Variational Theory of Balance Systems

TL;DR

This paper develops a geometric framework for balance systems in classical field theory using the Poincare-Cartan formalism, introducing partial jet bundles and analyzing symmetries and invariants of such systems.

Contribution

It introduces partial k-jet bundles and a geometric approach to balance systems, extending the classical variational formalism to include constitutive relations and symmetries.

Findings

Characterization of Lagrangian and RET systems in geometric terms

Identification of symmetry groups acting on solutions

Formulation of a Noether theorem for balance systems

Abstract

In this work we apply the Poincare-Cartan formalism of the Classical Field Theory to study the systems of balance equations (balance systems). We introduce the partial k-jet bundles of the configurational bundle and study their basic properties: partial Cartan structure, prolongation of vector fields, etc. A constitutive relation C of a balance system is realized as a mapping between a (partial) k-jet bundle and the extended dual bundle similar to the Legendre mapping of the Lagrangian Field Theory. Invariant (variational) form of the balance system corresponding to a constitutive relation C is studied. Special cases of balance systems -Lagrangian systems of order 1 with arbitrary sources and RET (Rational Extended Ther- modynamics) systems are characterized in geometrical terms.
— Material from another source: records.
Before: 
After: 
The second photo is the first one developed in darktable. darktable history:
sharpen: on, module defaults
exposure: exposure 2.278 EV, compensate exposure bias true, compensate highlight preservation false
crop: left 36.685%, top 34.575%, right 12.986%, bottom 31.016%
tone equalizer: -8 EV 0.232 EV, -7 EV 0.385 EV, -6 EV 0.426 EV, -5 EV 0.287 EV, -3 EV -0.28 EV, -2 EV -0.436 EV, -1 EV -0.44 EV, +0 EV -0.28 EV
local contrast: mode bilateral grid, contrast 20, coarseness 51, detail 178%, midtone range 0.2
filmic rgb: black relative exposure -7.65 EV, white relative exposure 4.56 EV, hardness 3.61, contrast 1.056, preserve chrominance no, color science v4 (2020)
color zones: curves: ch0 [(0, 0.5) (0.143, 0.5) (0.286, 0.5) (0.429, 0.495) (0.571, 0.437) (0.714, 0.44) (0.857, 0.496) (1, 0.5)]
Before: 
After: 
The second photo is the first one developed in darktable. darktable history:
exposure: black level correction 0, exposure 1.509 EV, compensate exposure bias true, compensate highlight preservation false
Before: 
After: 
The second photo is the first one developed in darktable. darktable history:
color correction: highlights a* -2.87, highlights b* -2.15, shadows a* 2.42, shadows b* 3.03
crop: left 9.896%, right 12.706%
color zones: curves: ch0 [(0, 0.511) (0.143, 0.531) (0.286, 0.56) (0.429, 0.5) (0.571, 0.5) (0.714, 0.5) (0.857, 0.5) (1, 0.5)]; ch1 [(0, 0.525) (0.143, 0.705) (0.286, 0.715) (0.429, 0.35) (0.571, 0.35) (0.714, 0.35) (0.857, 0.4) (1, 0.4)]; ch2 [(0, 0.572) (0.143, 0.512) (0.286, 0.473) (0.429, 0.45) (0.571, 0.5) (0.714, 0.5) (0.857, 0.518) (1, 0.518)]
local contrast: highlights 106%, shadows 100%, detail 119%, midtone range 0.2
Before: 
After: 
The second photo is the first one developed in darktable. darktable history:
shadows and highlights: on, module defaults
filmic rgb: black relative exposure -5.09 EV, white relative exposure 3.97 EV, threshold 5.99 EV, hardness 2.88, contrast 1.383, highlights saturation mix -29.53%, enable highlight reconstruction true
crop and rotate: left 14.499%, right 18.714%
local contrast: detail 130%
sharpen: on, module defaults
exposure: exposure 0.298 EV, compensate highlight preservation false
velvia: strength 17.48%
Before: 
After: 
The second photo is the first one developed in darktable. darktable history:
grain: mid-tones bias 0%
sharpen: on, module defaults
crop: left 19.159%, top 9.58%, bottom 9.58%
Action of auto- morphisms of the configurational bundle on the constitutive mappings C is studied and it is shown that the symmetry group Sym(C) of C acts on the sheaf of solutions Sol(C) of he balance system. Suitable version of Noether Theorem for an action of a symmetry group is presented together with the special forms for semi- Lagrangian and RET balance systems and examples of energy momentum and gauge symmetries balance laws.